Well. Let’s face it – if you disprove climate change, there’s going to be trouble. Right now, there are ten climate change conferences planned in the next year, all of them affording interested parties the chance of a government-sponsored holiday to a desirable destination with great accommodation. No climate change, no fun. And then the massive money that can be made by unqualified self-appointed experts who get paid to do impact assessments, write articles, among others, will dry up.

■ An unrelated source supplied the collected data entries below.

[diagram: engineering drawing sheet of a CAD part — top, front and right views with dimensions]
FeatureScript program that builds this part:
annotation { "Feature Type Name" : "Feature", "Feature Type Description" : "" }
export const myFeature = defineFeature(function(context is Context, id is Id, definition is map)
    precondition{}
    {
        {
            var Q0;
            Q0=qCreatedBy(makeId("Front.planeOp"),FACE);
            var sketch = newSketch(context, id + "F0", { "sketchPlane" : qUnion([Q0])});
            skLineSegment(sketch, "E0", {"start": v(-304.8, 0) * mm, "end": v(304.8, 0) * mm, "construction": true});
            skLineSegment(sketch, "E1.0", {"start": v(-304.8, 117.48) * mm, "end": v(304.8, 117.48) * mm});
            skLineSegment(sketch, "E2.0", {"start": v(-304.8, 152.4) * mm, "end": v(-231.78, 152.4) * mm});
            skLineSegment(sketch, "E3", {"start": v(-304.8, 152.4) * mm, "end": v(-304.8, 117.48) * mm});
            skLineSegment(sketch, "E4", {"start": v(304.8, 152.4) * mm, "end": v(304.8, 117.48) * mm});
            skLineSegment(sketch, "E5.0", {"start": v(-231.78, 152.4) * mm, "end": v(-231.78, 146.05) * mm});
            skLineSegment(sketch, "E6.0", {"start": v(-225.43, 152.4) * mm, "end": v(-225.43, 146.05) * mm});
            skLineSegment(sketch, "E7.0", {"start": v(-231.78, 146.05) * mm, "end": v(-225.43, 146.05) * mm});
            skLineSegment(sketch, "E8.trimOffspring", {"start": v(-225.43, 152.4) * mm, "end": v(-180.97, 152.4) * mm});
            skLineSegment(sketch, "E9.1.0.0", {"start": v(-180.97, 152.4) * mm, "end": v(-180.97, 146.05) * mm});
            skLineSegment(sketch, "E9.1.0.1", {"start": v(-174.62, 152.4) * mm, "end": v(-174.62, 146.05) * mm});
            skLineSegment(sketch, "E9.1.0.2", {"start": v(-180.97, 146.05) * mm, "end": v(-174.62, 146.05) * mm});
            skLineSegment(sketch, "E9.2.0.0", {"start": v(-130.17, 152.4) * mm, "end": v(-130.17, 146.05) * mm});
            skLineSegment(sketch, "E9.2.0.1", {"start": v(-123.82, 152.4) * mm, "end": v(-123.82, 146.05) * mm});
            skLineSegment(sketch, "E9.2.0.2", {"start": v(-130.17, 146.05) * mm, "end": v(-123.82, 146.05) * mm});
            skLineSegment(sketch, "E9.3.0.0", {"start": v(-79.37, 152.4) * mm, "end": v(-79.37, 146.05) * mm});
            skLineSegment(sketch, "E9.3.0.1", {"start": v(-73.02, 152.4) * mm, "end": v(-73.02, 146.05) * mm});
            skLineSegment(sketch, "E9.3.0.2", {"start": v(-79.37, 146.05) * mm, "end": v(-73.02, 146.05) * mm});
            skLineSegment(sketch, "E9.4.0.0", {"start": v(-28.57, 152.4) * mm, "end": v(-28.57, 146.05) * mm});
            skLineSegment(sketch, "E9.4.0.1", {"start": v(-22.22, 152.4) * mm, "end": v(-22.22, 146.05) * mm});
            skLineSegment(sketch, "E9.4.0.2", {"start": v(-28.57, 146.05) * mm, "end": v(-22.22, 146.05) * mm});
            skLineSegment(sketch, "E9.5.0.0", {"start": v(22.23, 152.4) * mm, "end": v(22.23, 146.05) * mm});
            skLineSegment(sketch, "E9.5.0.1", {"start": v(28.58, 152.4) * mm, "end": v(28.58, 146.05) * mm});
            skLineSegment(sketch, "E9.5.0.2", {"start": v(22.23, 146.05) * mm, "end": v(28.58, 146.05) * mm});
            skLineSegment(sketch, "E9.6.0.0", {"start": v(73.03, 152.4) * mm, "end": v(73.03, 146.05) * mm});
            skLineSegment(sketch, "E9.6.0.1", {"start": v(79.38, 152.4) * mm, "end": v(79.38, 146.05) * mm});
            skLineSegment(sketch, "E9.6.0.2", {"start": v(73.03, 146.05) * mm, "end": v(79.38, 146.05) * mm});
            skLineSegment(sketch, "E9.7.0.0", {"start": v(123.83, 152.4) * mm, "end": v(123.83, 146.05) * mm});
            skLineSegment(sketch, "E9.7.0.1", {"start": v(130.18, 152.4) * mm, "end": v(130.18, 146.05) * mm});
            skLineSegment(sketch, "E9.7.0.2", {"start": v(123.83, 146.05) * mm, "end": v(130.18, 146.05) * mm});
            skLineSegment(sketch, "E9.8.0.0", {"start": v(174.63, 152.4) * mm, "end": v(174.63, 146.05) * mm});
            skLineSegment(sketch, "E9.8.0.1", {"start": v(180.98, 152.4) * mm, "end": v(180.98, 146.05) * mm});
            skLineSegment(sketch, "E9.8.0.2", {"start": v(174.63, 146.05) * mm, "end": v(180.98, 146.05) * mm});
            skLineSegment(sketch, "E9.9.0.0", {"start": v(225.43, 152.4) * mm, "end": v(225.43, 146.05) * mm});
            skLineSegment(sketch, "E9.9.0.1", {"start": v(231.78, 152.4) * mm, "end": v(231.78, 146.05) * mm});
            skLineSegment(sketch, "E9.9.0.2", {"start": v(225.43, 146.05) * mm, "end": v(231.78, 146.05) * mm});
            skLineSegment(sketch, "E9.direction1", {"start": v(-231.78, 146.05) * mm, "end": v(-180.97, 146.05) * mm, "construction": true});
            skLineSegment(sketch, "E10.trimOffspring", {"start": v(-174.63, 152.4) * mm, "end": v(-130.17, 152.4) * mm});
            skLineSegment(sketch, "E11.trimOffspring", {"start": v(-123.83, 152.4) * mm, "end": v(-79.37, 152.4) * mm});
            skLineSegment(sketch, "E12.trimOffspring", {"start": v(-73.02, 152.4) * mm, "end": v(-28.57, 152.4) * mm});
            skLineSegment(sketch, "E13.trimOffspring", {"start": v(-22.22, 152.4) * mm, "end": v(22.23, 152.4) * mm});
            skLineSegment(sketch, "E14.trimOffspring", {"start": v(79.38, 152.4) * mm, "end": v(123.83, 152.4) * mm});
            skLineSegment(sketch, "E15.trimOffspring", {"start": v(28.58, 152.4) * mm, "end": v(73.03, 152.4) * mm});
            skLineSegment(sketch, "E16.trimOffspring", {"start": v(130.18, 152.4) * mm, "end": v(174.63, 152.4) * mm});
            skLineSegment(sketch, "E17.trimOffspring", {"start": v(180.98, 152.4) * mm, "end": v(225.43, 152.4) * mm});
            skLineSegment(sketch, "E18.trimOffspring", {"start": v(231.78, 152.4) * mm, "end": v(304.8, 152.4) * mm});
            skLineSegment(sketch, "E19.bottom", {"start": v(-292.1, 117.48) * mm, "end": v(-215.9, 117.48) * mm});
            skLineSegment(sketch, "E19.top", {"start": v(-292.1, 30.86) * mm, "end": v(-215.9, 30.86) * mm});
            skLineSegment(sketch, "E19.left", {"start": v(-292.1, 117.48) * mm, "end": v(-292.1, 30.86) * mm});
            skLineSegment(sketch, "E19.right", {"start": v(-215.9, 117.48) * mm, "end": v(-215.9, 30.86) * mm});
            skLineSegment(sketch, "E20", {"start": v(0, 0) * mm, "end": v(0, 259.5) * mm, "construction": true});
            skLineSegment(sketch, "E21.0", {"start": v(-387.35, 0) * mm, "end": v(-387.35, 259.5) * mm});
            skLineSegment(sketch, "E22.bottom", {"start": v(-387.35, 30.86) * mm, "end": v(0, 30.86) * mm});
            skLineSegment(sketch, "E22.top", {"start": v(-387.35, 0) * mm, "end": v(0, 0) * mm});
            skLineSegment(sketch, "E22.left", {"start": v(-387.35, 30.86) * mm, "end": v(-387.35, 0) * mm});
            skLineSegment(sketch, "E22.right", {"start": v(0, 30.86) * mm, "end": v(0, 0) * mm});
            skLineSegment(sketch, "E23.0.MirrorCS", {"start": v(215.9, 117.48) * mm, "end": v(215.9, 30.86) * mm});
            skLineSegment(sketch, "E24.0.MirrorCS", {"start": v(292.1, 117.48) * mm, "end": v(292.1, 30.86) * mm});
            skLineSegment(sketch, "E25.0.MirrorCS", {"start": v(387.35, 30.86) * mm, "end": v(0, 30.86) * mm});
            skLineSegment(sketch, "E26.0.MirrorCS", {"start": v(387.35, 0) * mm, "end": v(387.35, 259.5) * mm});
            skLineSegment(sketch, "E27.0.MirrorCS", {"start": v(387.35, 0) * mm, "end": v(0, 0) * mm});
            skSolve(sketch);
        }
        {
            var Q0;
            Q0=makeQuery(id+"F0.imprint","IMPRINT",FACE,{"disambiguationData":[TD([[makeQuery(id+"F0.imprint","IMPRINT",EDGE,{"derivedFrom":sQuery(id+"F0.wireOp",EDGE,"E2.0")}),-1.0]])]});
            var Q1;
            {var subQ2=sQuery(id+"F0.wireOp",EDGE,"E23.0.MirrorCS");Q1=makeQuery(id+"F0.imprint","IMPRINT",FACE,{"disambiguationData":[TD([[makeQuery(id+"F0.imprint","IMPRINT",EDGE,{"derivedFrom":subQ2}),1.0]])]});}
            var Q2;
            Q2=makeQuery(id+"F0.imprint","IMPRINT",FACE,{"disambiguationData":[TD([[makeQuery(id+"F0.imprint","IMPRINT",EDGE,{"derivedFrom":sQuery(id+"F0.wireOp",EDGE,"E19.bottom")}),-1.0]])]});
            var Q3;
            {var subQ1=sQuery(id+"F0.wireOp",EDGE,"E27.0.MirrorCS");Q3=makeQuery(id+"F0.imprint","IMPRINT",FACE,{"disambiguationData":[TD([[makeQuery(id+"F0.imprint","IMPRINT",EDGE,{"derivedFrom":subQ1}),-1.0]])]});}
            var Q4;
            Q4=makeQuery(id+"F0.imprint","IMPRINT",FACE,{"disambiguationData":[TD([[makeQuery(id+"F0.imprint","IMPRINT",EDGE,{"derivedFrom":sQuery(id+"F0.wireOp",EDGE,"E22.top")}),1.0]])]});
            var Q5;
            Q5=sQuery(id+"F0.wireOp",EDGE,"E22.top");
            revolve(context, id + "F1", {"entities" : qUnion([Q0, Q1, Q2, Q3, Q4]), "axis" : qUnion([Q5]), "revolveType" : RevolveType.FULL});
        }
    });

So, I am giving them all a real alternative. Forget global climate change and enter Earth heating. We can blame all the atmospheric changes entirely on the premise that the Earth is getting hotter, causing the oceans to cook up, expand and rise, ice to melt, warm current to circulate, causing tsunamis, fish to die off, coral reefs to fossilise, snow to fall in Kimberly and Something Good Roadhouse in Port Elizabeth to flood. The benefits of believing in Earth warming are manifold: there can still be the same number of conferences, government-sponsored holidays, written articles, prophets of doom and the problem can never be fixed. The gravy train never stops. Greta Thunberg can grow old and win the Nobel Prize. Cheap package flights on aircraft flying to conferences and giving off carbon dioxide can resume; power stations can run on coal and wind turbines dismantled. What’s there not to like? Earth warming!